DOCUMENT TEXT ->
<<<<

McCain entered the presidential campaign with considerable standing in
Indian country – not bad for a Republican on overwhelmingly Democratic
turf. But even prior to the rapprochement with Reed, a number of
announcements and positions had compromised his support in some quarters
and led to a re-evaluation in others.

The Abramoff casino scandal

With John McCain in the chairman’s seat, the Senate Committee
on Indian Affairs reported in June 2006 on the efforts of former Republican
lobbying impresario Jack Abramoff to undermine the casino hopes of both the
Tigua of Ysleta del Sur Pueblo in Texas and the Alabama-Coushatta.

“To pursue … grass-roots efforts against the Tigua, Abramoff turned once
again to his longtime friend and business associate Ralph Reed.”

>>>>

PROBLEMS TO WORK ON ->
(A) Using the McCain excerpt, decide whether each statement agrees with it, and support each yes or no with the deciding words quoted from the text: (i) The Senate Committee on Indian Affairs issued its June 2006 report while McCain chaired it. (ii) Abramoff worked to advance the Tigua's casino hopes. (iii) Abramoff relied on Ralph Reed for grass-roots efforts against the Tigua.
(B) Echo everything in the McCain excerpt from "With John McCain" down to "and the Alabama-Coushatta.".
(C) Summarize the McCain excerpt in two sentences.

DATA ->
<<<<

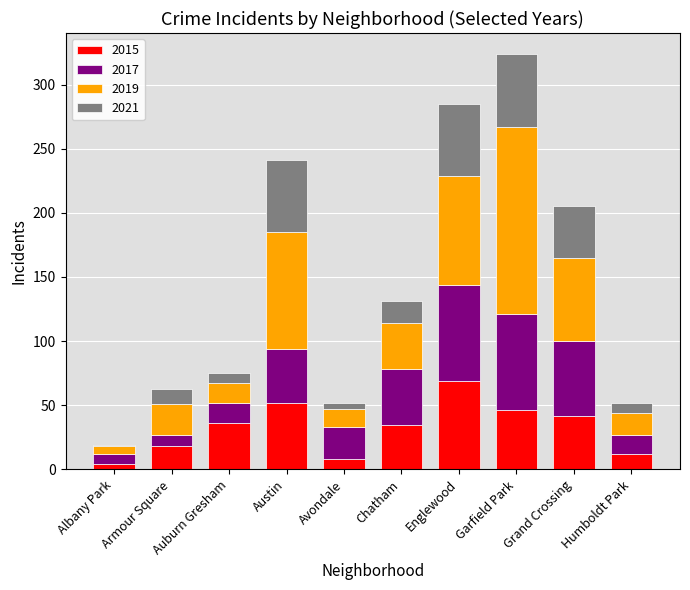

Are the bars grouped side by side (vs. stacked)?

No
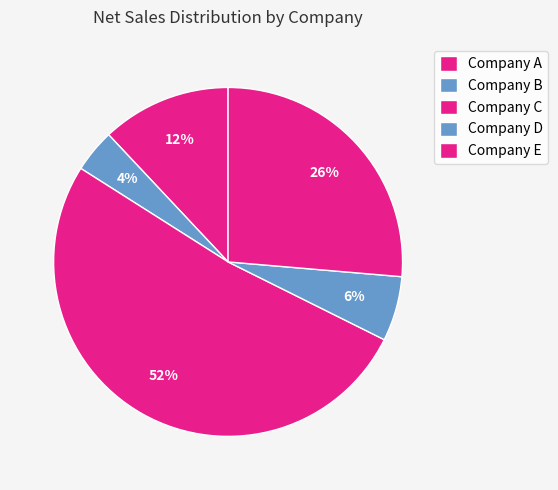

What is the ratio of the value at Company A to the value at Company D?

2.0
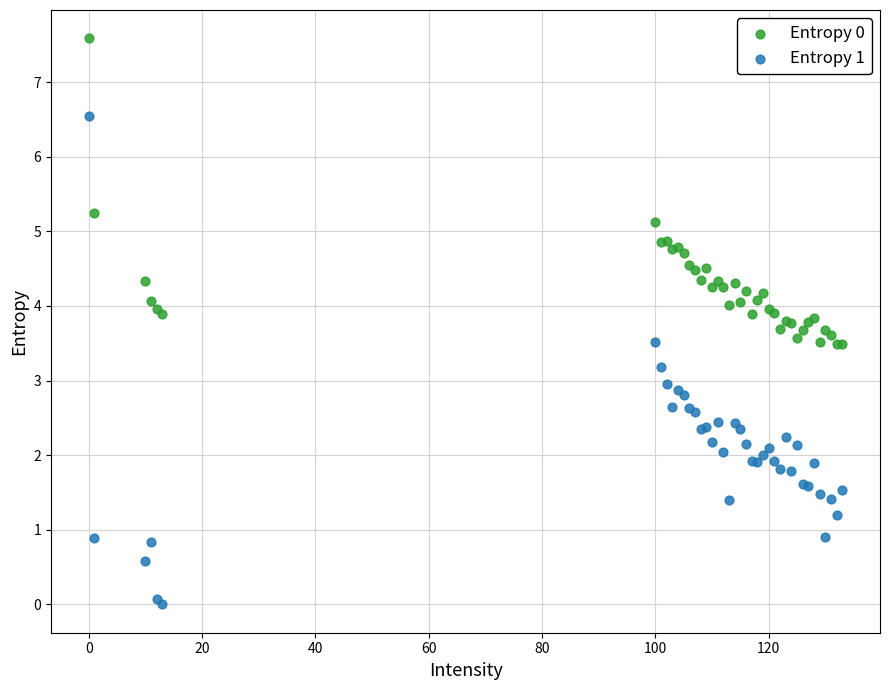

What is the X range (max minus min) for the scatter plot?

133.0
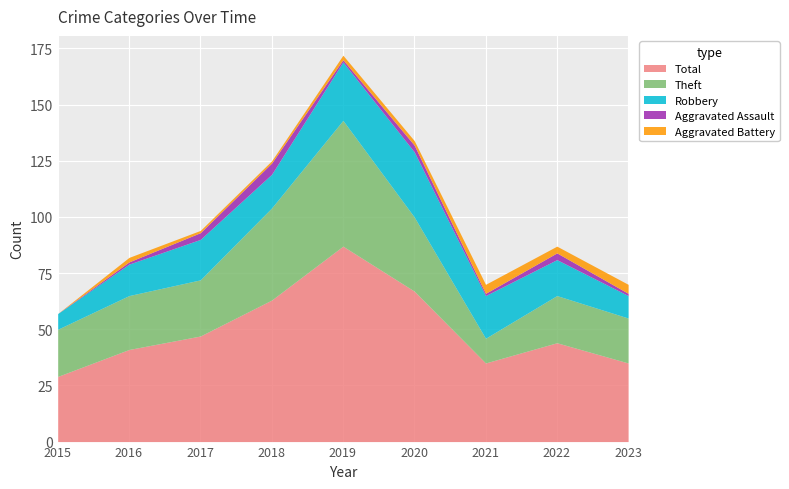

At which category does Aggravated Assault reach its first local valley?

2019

>>>>

EXPECTED OUTPUTS ->
(A)
(i) Yes: "With John McCain in the chairman’s seat, the Senate Committee on Indian Affairs reported in June 2006"
(ii) No: "to undermine the casino hopes of both the Tigua of Ysleta del Sur Pueblo in Texas and the Alabama-Coushatta"
(iii) Yes: "To pursue … grass-roots efforts against the Tigua, Abramoff turned once again to his longtime friend and business associate Ralph Reed."

(B)
With John McCain in the chairman’s seat, the Senate Committee
on Indian Affairs reported in June 2006 on the efforts of former Republican
lobbying impresario Jack Abramoff to undermine the casino hopes of both the
Tigua of Ysleta del Sur Pueblo in Texas and the Alabama-Coushatta.

(C) McCain entered the presidential campaign with considerable standing in Indian country, but even before his rapprochement with Reed, several announcements and positions had compromised his support in some quarters and prompted a re-evaluation in others. In June 2006, the Senate Committee on Indian Affairs, chaired by McCain, reported on Jack Abramoff's efforts to undermine the casino hopes of the Tigua and the Alabama-Coushatta, and for grass-roots efforts against the Tigua, Abramoff turned to Ralph Reed.